I do remember a lot of, uh, structuring in the editing room in that one. And we had longer - you know, I think I had a good six weeks to pull that one together story wise, um, and, you know, aesthetically and whatever. So that that was some of that was made in the editing room… you know, some of the structure was determined in the editing room. Uh, quite a lot of it. Yeah. But, um, interestingly enough…and then more Nganampa’s. I was editing… corporate videos, and kept doing that, um, for four years full time and then for another three years to-ing and fro-ing between Melbourne and …Alice. Mostly being in Alice. Yeah.

06:34 CAAMA Productions: achievements

The main thing that CAAMA has achieved, apart from some of the programming that's gone out there… and the purpose that that's that's served… the training is just, it's just a remarkable history of training of, you know, some of the leading filmmakers in this country. I'm not saying Aboriginal leading filmmakers. I‘m saying leading filmmakers, the top award winners… have been indigenous in the last few years….not all of them, but a lot of them have. And a lot of those people came through CAAMA. You know, I think it was three years in a row, the Sydney Film Festival.. had an offspring, uh, offspring of, um, a descendant of Freda Glynn, uh, winning the best documentary at the Sydney Film Festival. That's just incredible. And one of them was her grandson. And he was the first of the three. … So it was it was Dylan, Warwick’s son. And then it was Warwick and then it was Erica. You know, Warwick’s sister – it’s … so wonderful. And Erica won with a documentary about her mother Freda Glynn.

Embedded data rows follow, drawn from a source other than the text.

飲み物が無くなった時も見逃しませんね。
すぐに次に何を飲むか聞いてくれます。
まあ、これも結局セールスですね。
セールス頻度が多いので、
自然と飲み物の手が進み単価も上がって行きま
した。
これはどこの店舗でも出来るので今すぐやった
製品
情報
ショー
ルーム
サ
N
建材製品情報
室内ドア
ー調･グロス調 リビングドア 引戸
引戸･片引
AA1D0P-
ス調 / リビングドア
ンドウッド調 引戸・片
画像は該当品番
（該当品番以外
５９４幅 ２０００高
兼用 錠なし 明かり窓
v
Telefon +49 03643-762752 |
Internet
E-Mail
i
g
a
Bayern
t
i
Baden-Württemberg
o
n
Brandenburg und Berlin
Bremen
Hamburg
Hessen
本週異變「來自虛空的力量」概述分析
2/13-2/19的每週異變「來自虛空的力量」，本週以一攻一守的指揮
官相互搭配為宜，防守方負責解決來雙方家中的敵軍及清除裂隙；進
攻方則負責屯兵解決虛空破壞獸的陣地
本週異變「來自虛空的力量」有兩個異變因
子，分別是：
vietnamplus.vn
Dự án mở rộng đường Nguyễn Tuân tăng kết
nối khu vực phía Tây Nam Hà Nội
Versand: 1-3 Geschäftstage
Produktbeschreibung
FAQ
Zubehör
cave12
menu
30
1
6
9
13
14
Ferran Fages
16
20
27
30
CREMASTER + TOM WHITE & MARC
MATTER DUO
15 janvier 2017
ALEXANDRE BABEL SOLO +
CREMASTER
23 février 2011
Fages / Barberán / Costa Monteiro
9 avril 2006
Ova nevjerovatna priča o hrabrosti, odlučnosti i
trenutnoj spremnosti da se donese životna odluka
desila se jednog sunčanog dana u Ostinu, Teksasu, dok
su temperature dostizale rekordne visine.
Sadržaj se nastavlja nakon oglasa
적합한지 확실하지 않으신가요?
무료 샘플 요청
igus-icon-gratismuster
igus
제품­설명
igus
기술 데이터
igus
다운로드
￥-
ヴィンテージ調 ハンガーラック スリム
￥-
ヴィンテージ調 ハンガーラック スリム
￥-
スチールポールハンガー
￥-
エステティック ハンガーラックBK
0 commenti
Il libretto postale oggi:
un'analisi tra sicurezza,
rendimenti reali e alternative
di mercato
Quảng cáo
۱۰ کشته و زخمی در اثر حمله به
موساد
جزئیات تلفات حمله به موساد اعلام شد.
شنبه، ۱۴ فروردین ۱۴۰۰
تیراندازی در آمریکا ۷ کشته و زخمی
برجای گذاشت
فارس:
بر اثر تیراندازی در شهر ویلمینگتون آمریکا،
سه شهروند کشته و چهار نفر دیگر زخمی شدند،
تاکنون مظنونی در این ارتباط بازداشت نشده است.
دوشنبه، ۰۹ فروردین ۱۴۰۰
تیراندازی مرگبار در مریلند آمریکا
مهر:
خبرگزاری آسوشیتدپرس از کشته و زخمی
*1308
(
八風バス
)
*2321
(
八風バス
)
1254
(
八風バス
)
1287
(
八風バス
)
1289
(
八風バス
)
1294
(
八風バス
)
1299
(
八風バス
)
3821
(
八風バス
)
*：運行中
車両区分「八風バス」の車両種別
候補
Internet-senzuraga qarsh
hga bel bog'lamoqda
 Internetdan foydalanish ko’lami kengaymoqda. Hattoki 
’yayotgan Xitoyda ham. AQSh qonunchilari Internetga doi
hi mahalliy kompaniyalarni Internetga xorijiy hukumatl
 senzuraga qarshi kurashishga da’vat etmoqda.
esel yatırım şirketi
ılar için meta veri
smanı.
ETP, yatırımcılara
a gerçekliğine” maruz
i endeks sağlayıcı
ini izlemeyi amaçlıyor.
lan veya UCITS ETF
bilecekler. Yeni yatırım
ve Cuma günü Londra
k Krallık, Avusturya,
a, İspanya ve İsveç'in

The first graduate, notable graduate who left just before I arrived at CAAMA in 1990, I think halfway through, even months before I left - Rachel Perkins:, you know, award winning film, feature films, TV drama, documentaries, documentary series. Um, yeah. She set up Blackfella Films. That's that's a very, very… CAAMA’s, you know, in some way part of that story, in its foundations.

08:17 CAAMA Productions: current threats

People often answer when you say what is CAAMA Productions, ‘Oh, it's the first you know, it was the first and the best…’ Well, it's no…it’s OK being the first and the best, you know, for a while. And then all these other ones sprung up, you know, and it's now no longer the only one. Uh, and there's a lot of competition out there making a lot of really interesting stuff… you know, East and West Coast, Top End, South Australia, across the country… and in Tasmania, of course, don't forget Tasmania…

That's been the majority of our work in recent years. Um, 15 minutes and half hour documentaries, mainly, when, you know, when trainees are around, you know: one year we did five fifteen minute documentaries. Another year we did three fifteen minutes and a half hour.

At that time there was three trainees in CAAMA um and that was a year and a half ago. And now there are none because times are tough…

…and I've said it, um, you know, at every meeting I've been to when these kinds of questions come up, um, that's, that's…when CAAMA started there were three million dollars training money, you know, for all departments: that's music radio, language department. I think there were twelve people in the language department when, you know, at the time Nganampa was running, uh, and when Satellite Dreaming was made, there were twelve people on the books…

There's no foundation programme anymore, like Nganampa was…. that trained people as well, at the same time as making stuff go to air that everyone loved, you know, on country, and in town. But yeah, it's a ….a difficult landscape at the moment.